Problem description:
Reproduce every one of the rows below word for word, changing nothing.

Excerpted records:
## start

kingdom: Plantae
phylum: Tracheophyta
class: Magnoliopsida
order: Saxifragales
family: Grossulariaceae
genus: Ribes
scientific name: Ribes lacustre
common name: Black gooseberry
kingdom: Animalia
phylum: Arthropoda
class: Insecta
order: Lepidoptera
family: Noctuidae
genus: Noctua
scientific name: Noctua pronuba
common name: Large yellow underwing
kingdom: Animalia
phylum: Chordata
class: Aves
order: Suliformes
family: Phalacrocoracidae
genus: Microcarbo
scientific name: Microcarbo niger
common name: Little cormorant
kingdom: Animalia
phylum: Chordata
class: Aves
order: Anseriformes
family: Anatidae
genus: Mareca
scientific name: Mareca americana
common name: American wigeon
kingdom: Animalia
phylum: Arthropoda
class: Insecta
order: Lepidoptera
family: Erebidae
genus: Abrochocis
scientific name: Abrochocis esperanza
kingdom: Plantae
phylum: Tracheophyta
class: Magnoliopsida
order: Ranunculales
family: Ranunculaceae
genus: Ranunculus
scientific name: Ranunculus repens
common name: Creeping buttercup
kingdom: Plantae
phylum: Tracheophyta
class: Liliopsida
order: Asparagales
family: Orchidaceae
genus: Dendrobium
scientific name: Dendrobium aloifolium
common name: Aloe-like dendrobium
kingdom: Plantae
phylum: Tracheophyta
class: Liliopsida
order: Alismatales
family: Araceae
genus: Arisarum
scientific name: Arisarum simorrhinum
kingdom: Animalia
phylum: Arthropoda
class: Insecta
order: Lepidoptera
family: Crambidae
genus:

## end

Reply to the task:
kingdom: Plantae
phylum: Tracheophyta
class: Magnoliopsida
order: Saxifragales
family: Grossulariaceae
genus: Ribes
scientific name: Ribes lacustre
common name: Black gooseberry
kingdom: Animalia
phylum: Arthropoda
class: Insecta
order: Lepidoptera
family: Noctuidae
genus: Noctua
scientific name: Noctua pronuba
common name: Large yellow underwing
kingdom: Animalia
phylum: Chordata
class: Aves
order: Suliformes
family: Phalacrocoracidae
genus: Microcarbo
scientific name: Microcarbo niger
common name: Little cormorant
kingdom: Animalia
phylum: Chordata
class: Aves
order: Anseriformes
family: Anatidae
genus: Mareca
scientific name: Mareca americana
common name: American wigeon
kingdom: Animalia
phylum: Arthropoda
class: Insecta
order: Lepidoptera
family: Erebidae
genus: Abrochocis
scientific name: Abrochocis esperanza
kingdom: Plantae
phylum: Tracheophyta
class: Magnoliopsida
order: Ranunculales
family: Ranunculaceae
genus: Ranunculus
scientific name: Ranunculus repens
common name: Creeping buttercup
kingdom: Plantae
phylum: Tracheophyta
class: Liliopsida
order: Asparagales
family: Orchidaceae
genus: Dendrobium
scientific name: Dendrobium aloifolium
common name: Aloe-like dendrobium
kingdom: Plantae
phylum: Tracheophyta
class: Liliopsida
order: Alismatales
family: Araceae
genus: Arisarum
scientific name: Arisarum simorrhinum
kingdom: Animalia
phylum: Arthropoda
class: Insecta
order: Lepidoptera
family: Crambidae
genus:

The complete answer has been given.